===== Data to use
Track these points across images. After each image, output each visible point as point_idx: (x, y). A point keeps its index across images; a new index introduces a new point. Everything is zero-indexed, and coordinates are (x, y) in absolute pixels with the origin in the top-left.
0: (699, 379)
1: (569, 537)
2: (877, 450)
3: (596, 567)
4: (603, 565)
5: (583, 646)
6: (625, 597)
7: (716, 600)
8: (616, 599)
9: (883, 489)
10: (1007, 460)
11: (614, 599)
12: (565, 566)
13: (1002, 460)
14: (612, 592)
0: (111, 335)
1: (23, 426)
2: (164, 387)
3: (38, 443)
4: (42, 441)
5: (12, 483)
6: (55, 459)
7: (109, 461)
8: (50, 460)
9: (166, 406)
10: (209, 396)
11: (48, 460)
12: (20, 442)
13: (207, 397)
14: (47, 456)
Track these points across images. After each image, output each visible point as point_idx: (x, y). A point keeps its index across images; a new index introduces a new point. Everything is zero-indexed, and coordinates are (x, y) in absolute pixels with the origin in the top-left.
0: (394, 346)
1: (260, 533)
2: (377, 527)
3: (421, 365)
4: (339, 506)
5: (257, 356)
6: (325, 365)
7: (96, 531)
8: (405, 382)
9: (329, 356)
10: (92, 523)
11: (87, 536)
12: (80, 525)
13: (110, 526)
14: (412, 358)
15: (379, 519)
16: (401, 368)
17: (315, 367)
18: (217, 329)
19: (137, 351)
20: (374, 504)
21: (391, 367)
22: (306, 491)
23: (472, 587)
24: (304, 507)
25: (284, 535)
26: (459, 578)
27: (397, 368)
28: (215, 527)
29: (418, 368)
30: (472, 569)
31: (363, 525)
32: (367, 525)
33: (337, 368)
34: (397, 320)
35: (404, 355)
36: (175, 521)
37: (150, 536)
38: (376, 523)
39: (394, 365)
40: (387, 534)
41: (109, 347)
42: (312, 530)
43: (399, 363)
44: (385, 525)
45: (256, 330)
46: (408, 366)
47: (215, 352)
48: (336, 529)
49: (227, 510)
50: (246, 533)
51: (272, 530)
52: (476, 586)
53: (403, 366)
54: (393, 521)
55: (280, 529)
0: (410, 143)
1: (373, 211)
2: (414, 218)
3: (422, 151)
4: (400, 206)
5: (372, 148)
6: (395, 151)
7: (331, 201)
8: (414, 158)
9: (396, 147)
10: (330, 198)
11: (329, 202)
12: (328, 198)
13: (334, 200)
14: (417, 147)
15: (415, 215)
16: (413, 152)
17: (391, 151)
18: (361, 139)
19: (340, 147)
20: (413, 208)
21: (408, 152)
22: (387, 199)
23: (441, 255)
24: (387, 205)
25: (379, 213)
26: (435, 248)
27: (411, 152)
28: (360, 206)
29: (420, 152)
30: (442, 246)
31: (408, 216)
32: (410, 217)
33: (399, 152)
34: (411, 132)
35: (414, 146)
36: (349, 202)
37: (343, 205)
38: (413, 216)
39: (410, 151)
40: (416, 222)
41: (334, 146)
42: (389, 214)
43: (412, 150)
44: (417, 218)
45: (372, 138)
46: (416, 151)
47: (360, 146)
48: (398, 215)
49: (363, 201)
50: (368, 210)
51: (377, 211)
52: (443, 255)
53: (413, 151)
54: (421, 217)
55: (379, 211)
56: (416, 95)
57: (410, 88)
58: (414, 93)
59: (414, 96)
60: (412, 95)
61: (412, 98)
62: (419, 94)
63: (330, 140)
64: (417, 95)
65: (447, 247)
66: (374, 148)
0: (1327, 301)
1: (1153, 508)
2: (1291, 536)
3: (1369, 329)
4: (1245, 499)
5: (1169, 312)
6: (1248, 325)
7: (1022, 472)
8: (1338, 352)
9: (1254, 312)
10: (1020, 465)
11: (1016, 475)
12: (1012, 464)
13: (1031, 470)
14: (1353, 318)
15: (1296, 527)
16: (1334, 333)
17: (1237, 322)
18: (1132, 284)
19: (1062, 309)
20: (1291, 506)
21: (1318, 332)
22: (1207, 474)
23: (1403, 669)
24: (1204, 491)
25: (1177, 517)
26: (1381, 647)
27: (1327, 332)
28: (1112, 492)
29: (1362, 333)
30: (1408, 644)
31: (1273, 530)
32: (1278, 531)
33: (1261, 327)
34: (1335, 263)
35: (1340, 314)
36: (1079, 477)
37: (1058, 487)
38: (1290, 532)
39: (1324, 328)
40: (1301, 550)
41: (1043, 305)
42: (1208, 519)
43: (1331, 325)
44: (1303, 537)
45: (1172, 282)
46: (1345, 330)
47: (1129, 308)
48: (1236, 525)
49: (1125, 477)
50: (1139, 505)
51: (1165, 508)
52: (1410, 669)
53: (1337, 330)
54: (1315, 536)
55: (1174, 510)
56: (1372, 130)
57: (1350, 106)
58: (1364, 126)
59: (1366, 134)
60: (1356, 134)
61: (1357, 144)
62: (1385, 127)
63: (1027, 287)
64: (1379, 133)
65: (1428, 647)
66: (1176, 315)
==========
> **Problem requirements**
Reproduce all of the entries above line for line, with no changes.

> **Solution to the problem**
Track these points across images. After each image, output each visible point as point_idx: (x, y). A point keeps its index across images; a new index introduces a new point. Everything is zero-indexed, and coordinates are (x, y) in absolute pixels with the origin in the top-left.
0: (699, 379)
1: (569, 537)
2: (877, 450)
3: (596, 567)
4: (603, 565)
5: (583, 646)
6: (625, 597)
7: (716, 600)
8: (616, 599)
9: (883, 489)
10: (1007, 460)
11: (614, 599)
12: (565, 566)
13: (1002, 460)
14: (612, 592)
0: (111, 335)
1: (23, 426)
2: (164, 387)
3: (38, 443)
4: (42, 441)
5: (12, 483)
6: (55, 459)
7: (109, 461)
8: (50, 460)
9: (166, 406)
10: (209, 396)
11: (48, 460)
12: (20, 442)
13: (207, 397)
14: (47, 456)
Track these points across images. After each image, output each visible point as point_idx: (x, y). A point keeps its index across images; a new index introduces a new point. Everything is zero-indexed, and coordinates are (x, y) in absolute pixels with the origin in the top-left.
0: (394, 346)
1: (260, 533)
2: (377, 527)
3: (421, 365)
4: (339, 506)
5: (257, 356)
6: (325, 365)
7: (96, 531)
8: (405, 382)
9: (329, 356)
10: (92, 523)
11: (87, 536)
12: (80, 525)
13: (110, 526)
14: (412, 358)
15: (379, 519)
16: (401, 368)
17: (315, 367)
18: (217, 329)
19: (137, 351)
20: (374, 504)
21: (391, 367)
22: (306, 491)
23: (472, 587)
24: (304, 507)
25: (284, 535)
26: (459, 578)
27: (397, 368)
28: (215, 527)
29: (418, 368)
30: (472, 569)
31: (363, 525)
32: (367, 525)
33: (337, 368)
34: (397, 320)
35: (404, 355)
36: (175, 521)
37: (150, 536)
38: (376, 523)
39: (394, 365)
40: (387, 534)
41: (109, 347)
42: (312, 530)
43: (399, 363)
44: (385, 525)
45: (256, 330)
46: (408, 366)
47: (215, 352)
48: (336, 529)
49: (227, 510)
50: (246, 533)
51: (272, 530)
52: (476, 586)
53: (403, 366)
54: (393, 521)
55: (280, 529)
0: (410, 143)
1: (373, 211)
2: (414, 218)
3: (422, 151)
4: (400, 206)
5: (372, 148)
6: (395, 151)
7: (331, 201)
8: (414, 158)
9: (396, 147)
10: (330, 198)
11: (329, 202)
12: (328, 198)
13: (334, 200)
14: (417, 147)
15: (415, 215)
16: (413, 152)
17: (391, 151)
18: (361, 139)
19: (340, 147)
20: (413, 208)
21: (408, 152)
22: (387, 199)
23: (441, 255)
24: (387, 205)
25: (379, 213)
26: (435, 248)
27: (411, 152)
28: (360, 206)
29: (420, 152)
30: (442, 246)
31: (408, 216)
32: (410, 217)
33: (399, 152)
34: (411, 132)
35: (414, 146)
36: (349, 202)
37: (343, 205)
38: (413, 216)
39: (410, 151)
40: (416, 222)
41: (334, 146)
42: (389, 214)
43: (412, 150)
44: (417, 218)
45: (372, 138)
46: (416, 151)
47: (360, 146)
48: (398, 215)
49: (363, 201)
50: (368, 210)
51: (377, 211)
52: (443, 255)
53: (413, 151)
54: (421, 217)
55: (379, 211)
56: (416, 95)
57: (410, 88)
58: (414, 93)
59: (414, 96)
60: (412, 95)
61: (412, 98)
62: (419, 94)
63: (330, 140)
64: (417, 95)
65: (447, 247)
66: (374, 148)
0: (1327, 301)
1: (1153, 508)
2: (1291, 536)
3: (1369, 329)
4: (1245, 499)
5: (1169, 312)
6: (1248, 325)
7: (1022, 472)
8: (1338, 352)
9: (1254, 312)
10: (1020, 465)
11: (1016, 475)
12: (1012, 464)
13: (1031, 470)
14: (1353, 318)
15: (1296, 527)
16: (1334, 333)
17: (1237, 322)
18: (1132, 284)
19: (1062, 309)
20: (1291, 506)
21: (1318, 332)
22: (1207, 474)
23: (1403, 669)
24: (1204, 491)
25: (1177, 517)
26: (1381, 647)
27: (1327, 332)
28: (1112, 492)
29: (1362, 333)
30: (1408, 644)
31: (1273, 530)
32: (1278, 531)
33: (1261, 327)
34: (1335, 263)
35: (1340, 314)
36: (1079, 477)
37: (1058, 487)
38: (1290, 532)
39: (1324, 328)
40: (1301, 550)
41: (1043, 305)
42: (1208, 519)
43: (1331, 325)
44: (1303, 537)
45: (1172, 282)
46: (1345, 330)
47: (1129, 308)
48: (1236, 525)
49: (1125, 477)
50: (1139, 505)
51: (1165, 508)
52: (1410, 669)
53: (1337, 330)
54: (1315, 536)
55: (1174, 510)
56: (1372, 130)
57: (1350, 106)
58: (1364, 126)
59: (1366, 134)
60: (1356, 134)
61: (1357, 144)
62: (1385, 127)
63: (1027, 287)
64: (1379, 133)
65: (1428, 647)
66: (1176, 315)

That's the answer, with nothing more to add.